Nursing program now accredited, Owens president says
Written by PETER KUEBECK/Sentinel Staff Writer
Tuesday, 13 August 2013 11:13
Comparing his institution to General Motors, Harley-Davidson and Apple - corporations that famously floundered before finding their footing - Owens Community College President Michael Bower on Tuesday acknowledged recent challenges in the school's past even as he offered ideas for the future.
Bower delivered his first State of the College Address before gathered faculty, students and administrators at the Center for Fine and Performing Arts.
"They went through some rocky times," Bower said of the companies, "but they survived and they flourished."

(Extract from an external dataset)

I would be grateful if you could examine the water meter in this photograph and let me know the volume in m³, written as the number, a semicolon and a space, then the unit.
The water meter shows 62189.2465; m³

"I'm up to it and I'm glad to be here."
Owens has faced a series of difficulties of late. Enrollment has been slipping for the past three years: from 11,157 in 2011 to an expected 8,727 this fall. This means a decrease in income of more than $8.2 million, despite an already-announced tuition hike.

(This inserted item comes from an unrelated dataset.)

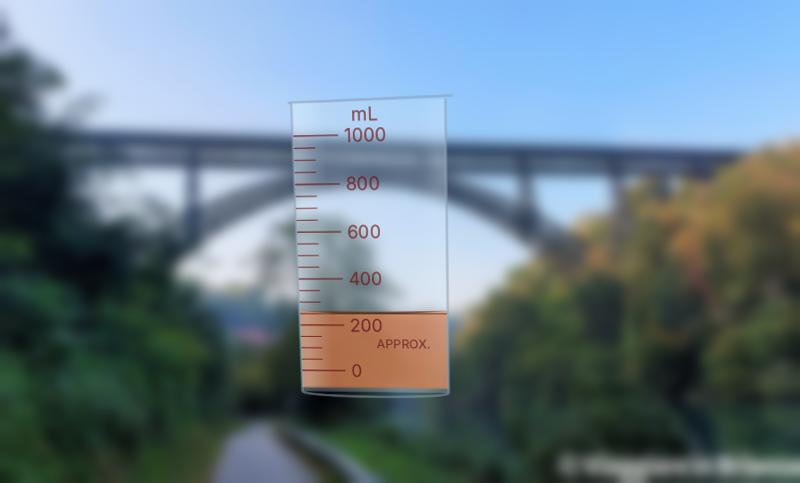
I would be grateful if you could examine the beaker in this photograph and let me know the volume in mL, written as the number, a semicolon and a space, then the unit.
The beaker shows 250; mL
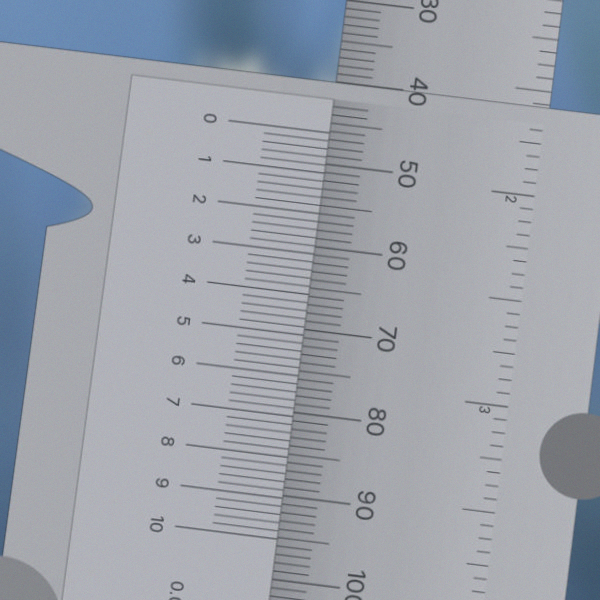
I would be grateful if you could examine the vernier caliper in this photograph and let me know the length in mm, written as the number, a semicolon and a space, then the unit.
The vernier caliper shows 46.2; mm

In an effort to save about $7.5 million dollars during the 2014 fiscal year, 30 administrative staff members were let go and an additional 30 were to be reassigned. Further, in 2011, 83 students in Owens' nursing program filed two high-profile lawsuits against the institution for failing to inform them that the program had lost its accreditation in 2009.
Among his first statements Tuesday, Bower announced that the nursing program has regained accreditation from the National League for Nursing Accreditation Commission.

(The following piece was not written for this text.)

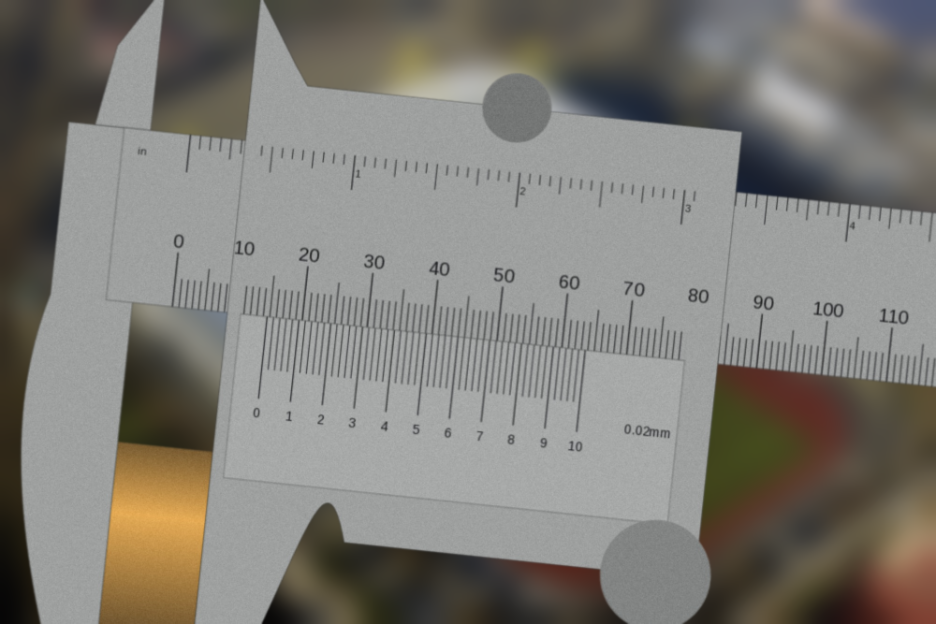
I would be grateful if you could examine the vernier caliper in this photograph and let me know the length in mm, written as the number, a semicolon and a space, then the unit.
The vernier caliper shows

"I know you've been waiting a long time for it," he said, leading a standing ovation in recognitions of staff members who he said "worked long and tireless hours to make this happen."
Bower also tackled head-on the issue of the recent layoffs, saying "I'm very aware that some emotions are running high," and acknowledging that many in the audience may be feeling "survivor's guilt" regarding their former colleagues, or experiencing anxiety over the ultimate fate of their own jobs.
"These are difficult times and we need to discuss it," said Bower. "It is very difficult to lay off people, and it's unfortunate."
To help the school improve, Bower outlined three areas of focus for the institution.
"We will be the higher education institution of choice," he said, relating a story where one prospective student was amazed when he learned of Owens' low tuition rates, though he previously hadn't been looking into attending the school.
"Affordability is something we need to emphasize."
To further the point, he later pointed out some potentially confusing elements in branding Owens or related programs. Among the issues: the fact that the main Owens campus is often referred to as the "Toledo campus" - despite being located squarely in Perrysburg Township, in Wood County.
"At some point in time we'll definitely have to look at that" to alleviate student confusion.
Secondly, Bower said that the college will focus on employee support with training, information and resources - but also expect more from employees as a result.
Third, he said that the college will seek to maintain the trust of its constituents, which will be accomplished through responsible management.
He said that, among one related initiative, will be the transition to a full-campus police force at both the Perrysburg Township and Findlay campuses - hopefully by January.
"I am concerned always about your safety," he said, citing violent incidents at schools throughout the country in recent years.
Bower pointed out areas of improvement for Owens to work on as well.
The 2014 budget, he said, will be of utmost importance, as state share of instruction continues to fluctuate.
While the budget had previously been examined at the end of each semester, "now we monitor it weekly" in an effort to be more nimble and respond to issues as they crop up.
Further, a business plan template has been developed and is being "beta-tested" around the campus. Eventually, "everybody will be required to work with that plan."
Bower also said that the physical plant and organizational structure will be looked at, too.
Third, he pointed to a looming issue - enrollment - and the need for a revolution in how it is viewed on campus.
"I want you from this point on not to think of numbers," he said, noting that with the new state funding model, institutions will receive money not based on the number of students they enroll, but on the number that graduate. He exhorted attendees to instead focus on relationships with students, and on retention. A strategic enrollment management team has been established that is working on strategies for successive years. Owens additionally has plans in the works to adopt a full-time advising model.
"Each of us has the ability to affect a student in front of us," he said.
Further, the college is looking into a concept that has been talked about for some time: the possibility of a residence hall for students.
"We're exploring the idea," he said. "It's baby steps, folks. We want to make sure it's the right idea for us."
"I think we've been working on communications and relationships," Bower said of his speech's focus during an interview with media after the event.
"We need to be more involved with our students, engaged with our students."